WHAT NEEDS TO BE DONE: Count the lines in the listing below that contain the word "découvrir" and give only the number.

### INFORMATION

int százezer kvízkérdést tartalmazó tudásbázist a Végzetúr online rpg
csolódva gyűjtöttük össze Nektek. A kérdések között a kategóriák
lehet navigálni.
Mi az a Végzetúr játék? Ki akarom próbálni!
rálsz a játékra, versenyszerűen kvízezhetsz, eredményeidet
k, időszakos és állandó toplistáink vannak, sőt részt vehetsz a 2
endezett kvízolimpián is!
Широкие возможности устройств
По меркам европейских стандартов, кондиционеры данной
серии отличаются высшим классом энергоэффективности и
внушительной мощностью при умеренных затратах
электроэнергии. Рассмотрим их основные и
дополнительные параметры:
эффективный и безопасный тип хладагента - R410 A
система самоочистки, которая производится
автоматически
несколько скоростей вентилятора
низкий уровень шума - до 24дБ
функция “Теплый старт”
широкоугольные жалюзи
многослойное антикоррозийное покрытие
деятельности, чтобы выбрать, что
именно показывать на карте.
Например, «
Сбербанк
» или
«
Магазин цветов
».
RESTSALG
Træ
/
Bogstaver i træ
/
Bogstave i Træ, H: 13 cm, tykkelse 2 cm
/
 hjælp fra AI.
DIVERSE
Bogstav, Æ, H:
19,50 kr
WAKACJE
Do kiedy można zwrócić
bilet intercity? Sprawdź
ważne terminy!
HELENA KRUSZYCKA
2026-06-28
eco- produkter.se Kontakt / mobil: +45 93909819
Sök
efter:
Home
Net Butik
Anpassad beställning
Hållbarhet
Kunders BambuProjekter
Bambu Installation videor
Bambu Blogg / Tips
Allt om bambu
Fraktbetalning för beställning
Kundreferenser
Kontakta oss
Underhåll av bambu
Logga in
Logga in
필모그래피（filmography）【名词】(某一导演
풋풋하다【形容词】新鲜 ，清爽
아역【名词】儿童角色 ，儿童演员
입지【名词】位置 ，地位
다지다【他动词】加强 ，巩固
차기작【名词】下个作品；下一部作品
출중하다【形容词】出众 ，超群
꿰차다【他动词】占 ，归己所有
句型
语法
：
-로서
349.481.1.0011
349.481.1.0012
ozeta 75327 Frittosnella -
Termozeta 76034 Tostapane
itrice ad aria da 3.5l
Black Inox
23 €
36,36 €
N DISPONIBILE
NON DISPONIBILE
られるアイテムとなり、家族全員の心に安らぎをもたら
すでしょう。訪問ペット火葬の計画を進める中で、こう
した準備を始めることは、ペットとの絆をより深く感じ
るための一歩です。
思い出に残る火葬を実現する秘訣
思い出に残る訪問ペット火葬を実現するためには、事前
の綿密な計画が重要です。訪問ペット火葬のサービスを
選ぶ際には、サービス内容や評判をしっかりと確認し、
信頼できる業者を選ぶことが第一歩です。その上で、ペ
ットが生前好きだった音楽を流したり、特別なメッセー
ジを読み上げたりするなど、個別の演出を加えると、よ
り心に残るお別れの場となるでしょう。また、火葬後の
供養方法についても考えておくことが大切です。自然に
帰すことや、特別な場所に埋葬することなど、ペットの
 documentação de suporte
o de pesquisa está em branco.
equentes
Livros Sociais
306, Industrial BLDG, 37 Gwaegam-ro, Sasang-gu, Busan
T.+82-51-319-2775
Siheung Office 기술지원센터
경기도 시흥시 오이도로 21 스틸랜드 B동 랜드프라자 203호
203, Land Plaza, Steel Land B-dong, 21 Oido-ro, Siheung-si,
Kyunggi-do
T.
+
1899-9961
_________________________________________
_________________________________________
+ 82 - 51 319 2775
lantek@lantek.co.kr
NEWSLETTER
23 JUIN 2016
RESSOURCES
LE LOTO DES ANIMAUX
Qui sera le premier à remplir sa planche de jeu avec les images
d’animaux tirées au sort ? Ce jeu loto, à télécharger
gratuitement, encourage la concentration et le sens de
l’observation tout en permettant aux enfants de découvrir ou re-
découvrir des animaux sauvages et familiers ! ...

######
### INFORMATION

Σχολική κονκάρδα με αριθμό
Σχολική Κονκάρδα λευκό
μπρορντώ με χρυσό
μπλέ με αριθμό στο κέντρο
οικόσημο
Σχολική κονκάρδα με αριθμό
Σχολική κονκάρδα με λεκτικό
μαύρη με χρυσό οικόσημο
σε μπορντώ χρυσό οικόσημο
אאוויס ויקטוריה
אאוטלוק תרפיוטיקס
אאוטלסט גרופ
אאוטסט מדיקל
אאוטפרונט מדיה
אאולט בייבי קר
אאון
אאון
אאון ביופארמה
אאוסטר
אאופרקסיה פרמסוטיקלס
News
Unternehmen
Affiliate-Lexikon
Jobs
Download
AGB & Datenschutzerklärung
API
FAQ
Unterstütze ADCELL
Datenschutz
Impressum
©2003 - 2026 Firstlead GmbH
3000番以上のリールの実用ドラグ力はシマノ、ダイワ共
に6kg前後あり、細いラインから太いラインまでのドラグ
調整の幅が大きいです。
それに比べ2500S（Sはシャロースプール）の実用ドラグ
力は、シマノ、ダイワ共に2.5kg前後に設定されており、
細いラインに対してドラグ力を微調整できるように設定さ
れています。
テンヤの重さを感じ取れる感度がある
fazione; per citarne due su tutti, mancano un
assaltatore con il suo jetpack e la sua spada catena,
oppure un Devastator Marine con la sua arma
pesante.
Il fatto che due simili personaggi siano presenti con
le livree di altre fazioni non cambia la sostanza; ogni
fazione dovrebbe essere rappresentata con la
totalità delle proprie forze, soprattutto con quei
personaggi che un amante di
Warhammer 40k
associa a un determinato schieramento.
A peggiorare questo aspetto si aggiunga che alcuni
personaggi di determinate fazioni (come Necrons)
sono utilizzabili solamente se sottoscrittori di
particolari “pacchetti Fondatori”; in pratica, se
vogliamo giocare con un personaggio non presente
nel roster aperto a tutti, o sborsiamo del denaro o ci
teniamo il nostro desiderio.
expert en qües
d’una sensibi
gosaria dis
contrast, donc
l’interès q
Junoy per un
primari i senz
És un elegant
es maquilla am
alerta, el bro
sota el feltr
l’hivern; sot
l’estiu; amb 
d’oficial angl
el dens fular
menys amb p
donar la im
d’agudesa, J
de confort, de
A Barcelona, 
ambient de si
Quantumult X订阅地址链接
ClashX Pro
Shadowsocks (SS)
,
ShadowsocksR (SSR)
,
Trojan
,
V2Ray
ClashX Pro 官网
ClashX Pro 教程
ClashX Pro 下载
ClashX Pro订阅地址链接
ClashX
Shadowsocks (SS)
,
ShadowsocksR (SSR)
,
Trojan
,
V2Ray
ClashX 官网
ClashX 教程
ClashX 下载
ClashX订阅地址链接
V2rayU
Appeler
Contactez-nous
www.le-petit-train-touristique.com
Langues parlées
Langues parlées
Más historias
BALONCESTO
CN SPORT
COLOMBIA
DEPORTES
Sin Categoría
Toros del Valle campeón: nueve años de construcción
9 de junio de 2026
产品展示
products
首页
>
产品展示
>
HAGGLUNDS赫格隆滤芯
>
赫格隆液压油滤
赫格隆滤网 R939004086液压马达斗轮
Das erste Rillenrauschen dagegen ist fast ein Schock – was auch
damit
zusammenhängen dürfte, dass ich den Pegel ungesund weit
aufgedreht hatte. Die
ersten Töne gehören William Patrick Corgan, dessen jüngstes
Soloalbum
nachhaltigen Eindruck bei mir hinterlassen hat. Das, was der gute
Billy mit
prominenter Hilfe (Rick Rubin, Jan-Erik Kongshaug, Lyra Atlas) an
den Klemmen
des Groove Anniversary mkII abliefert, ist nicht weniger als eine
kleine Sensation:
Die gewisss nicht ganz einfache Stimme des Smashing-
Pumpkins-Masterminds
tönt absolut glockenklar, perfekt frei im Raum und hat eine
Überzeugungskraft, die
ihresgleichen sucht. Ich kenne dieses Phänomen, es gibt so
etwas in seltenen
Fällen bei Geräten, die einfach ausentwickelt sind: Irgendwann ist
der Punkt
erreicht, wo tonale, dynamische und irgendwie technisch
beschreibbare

######

ANSWER SPACE: 2